◆ Aim of the exercise ◆
Please give every record below again exactly, and keep the pictures out.

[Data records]
--------------------------------------------------

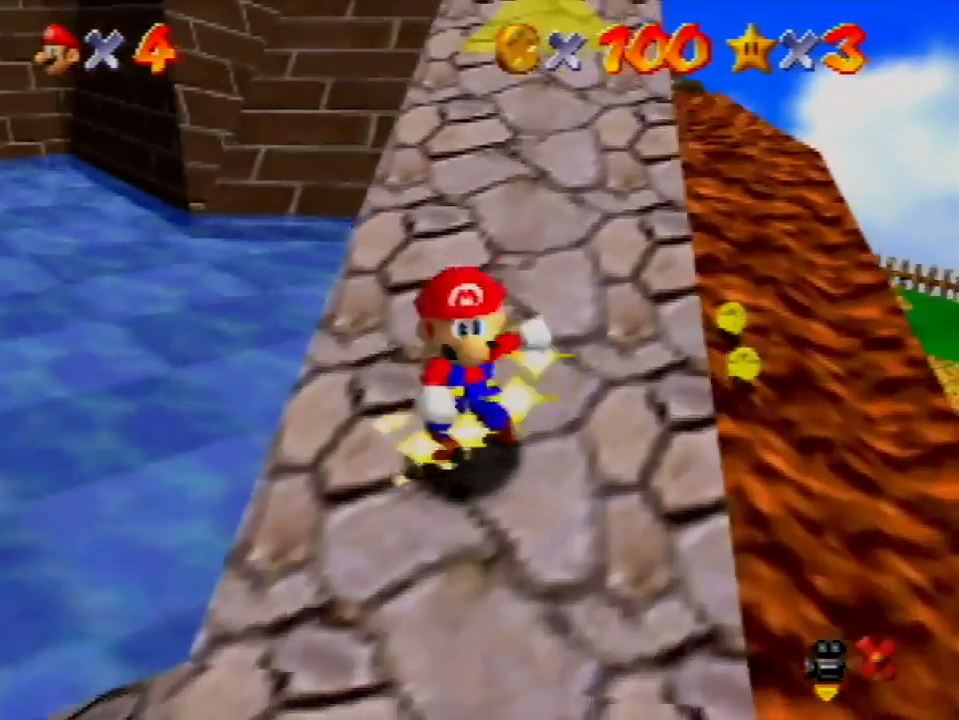
{"buttons": [], "left_stick": "right", "events": [[67, "left_stick", "right"], [267, "left_stick", "up-right"], [467, "left_stick", "right"]]}
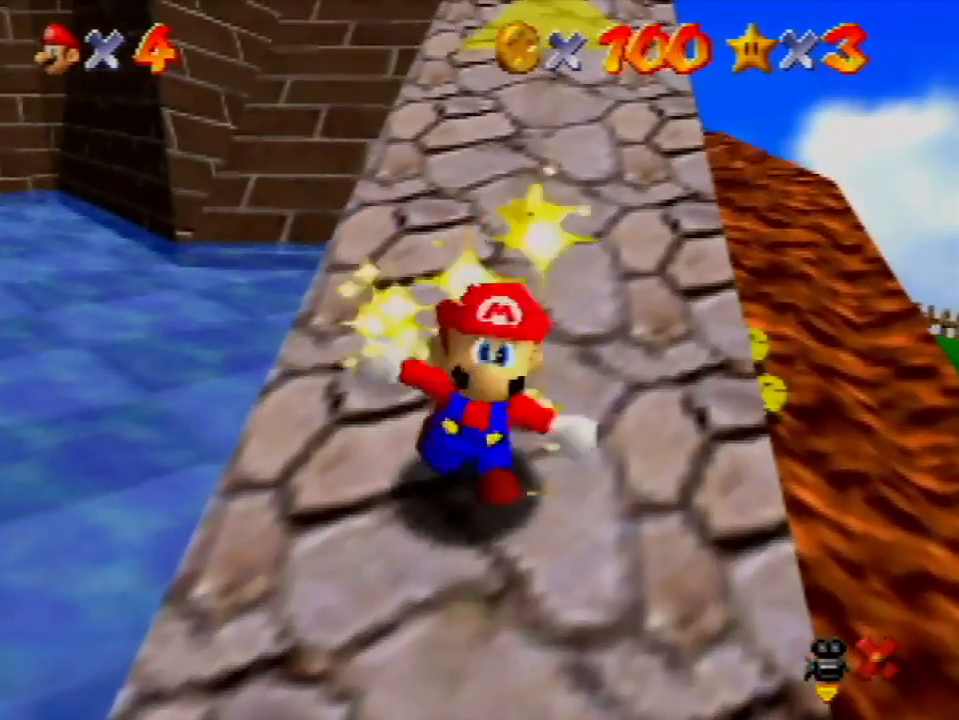
{"buttons": [], "left_stick": "right", "events": [[167, "left_stick", "up-right"], [367, "left_stick", "right"]]}
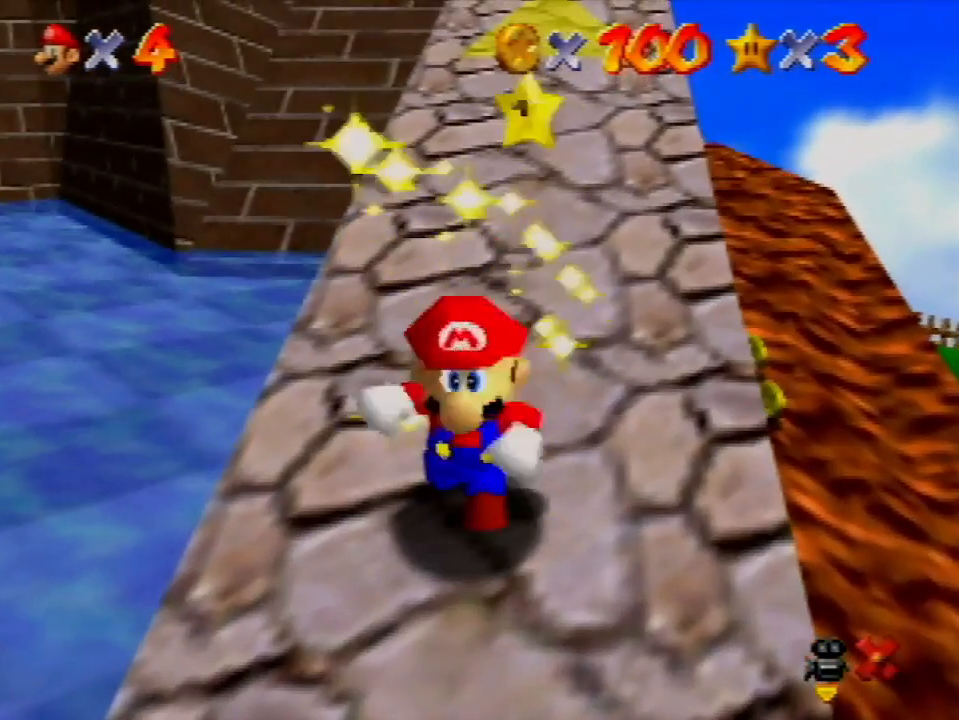
{"buttons": [], "left_stick": "right", "events": [[267, "left_stick", "up-right"], [467, "left_stick", "right"]]}
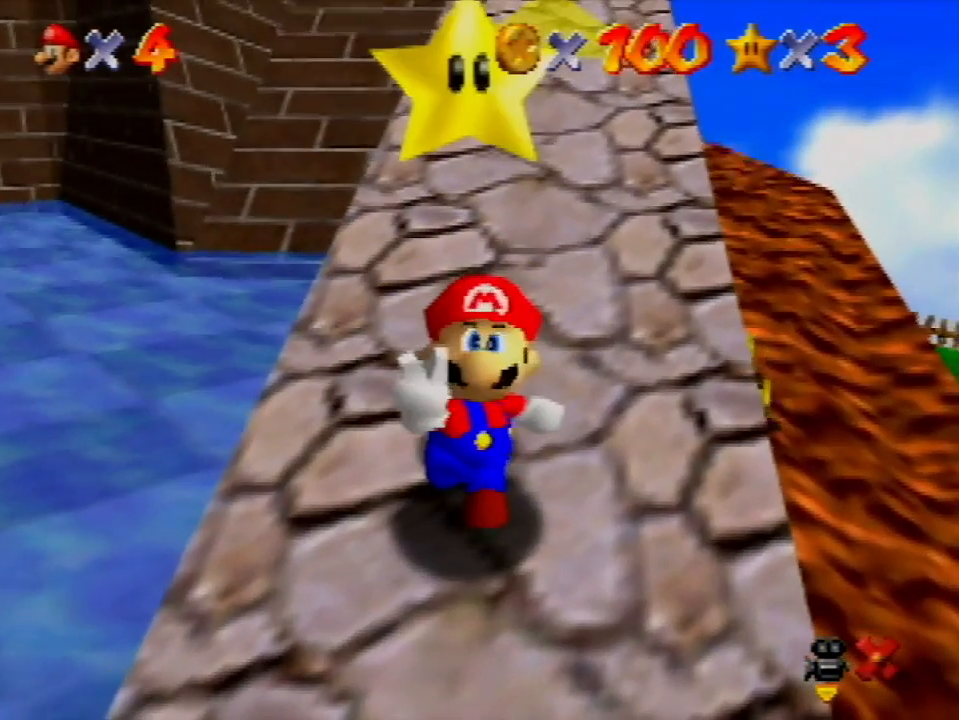
{"buttons": [], "left_stick": "right", "events": []}
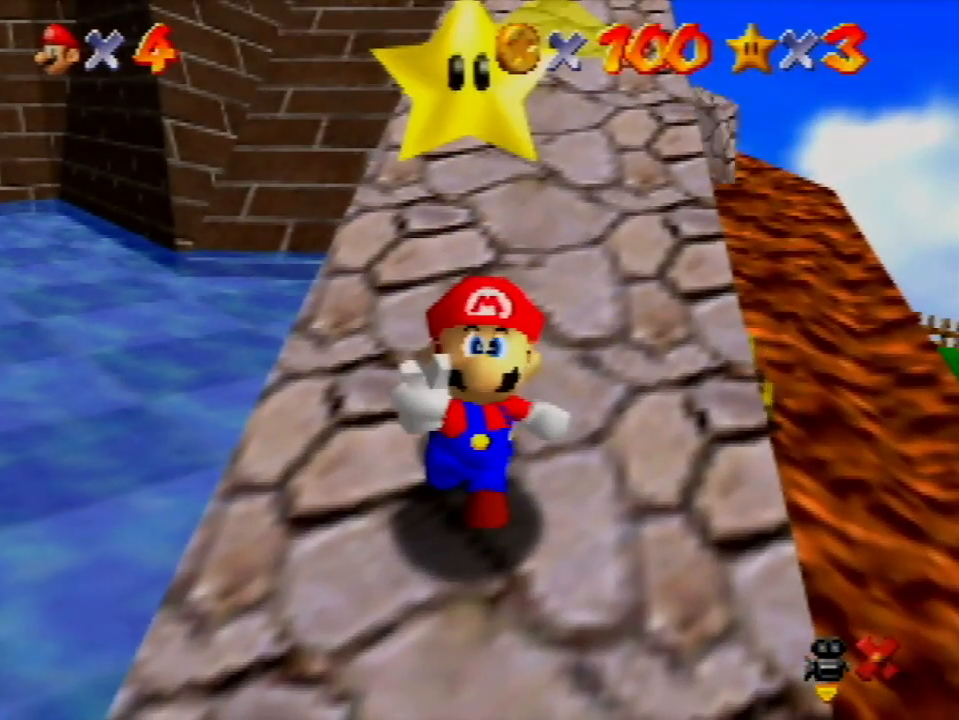
{"buttons": [], "left_stick": "right", "events": []}
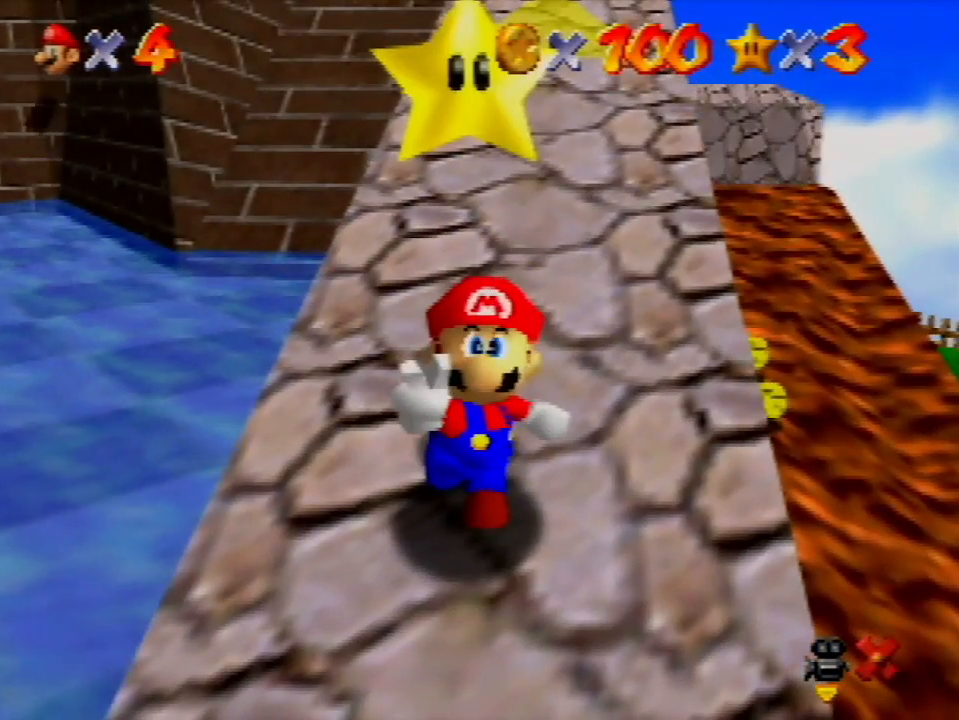
{"buttons": [], "left_stick": "right", "events": []}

--------------------------------------------------

◆ Exercise response ◆
{"buttons": [], "left_stick": "right", "events": [[67, "left_stick", "right"], [267, "left_stick", "up-right"], [467, "left_stick", "right"]]}
{"buttons": [], "left_stick": "right", "events": [[167, "left_stick", "up-right"], [367, "left_stick", "right"]]}
{"buttons": [], "left_stick": "right", "events": [[267, "left_stick", "up-right"], [467, "left_stick", "right"]]}
{"buttons": [], "left_stick": "right", "events": []}
{"buttons": [], "left_stick": "right", "events": []}
{"buttons": [], "left_stick": "right", "events": []}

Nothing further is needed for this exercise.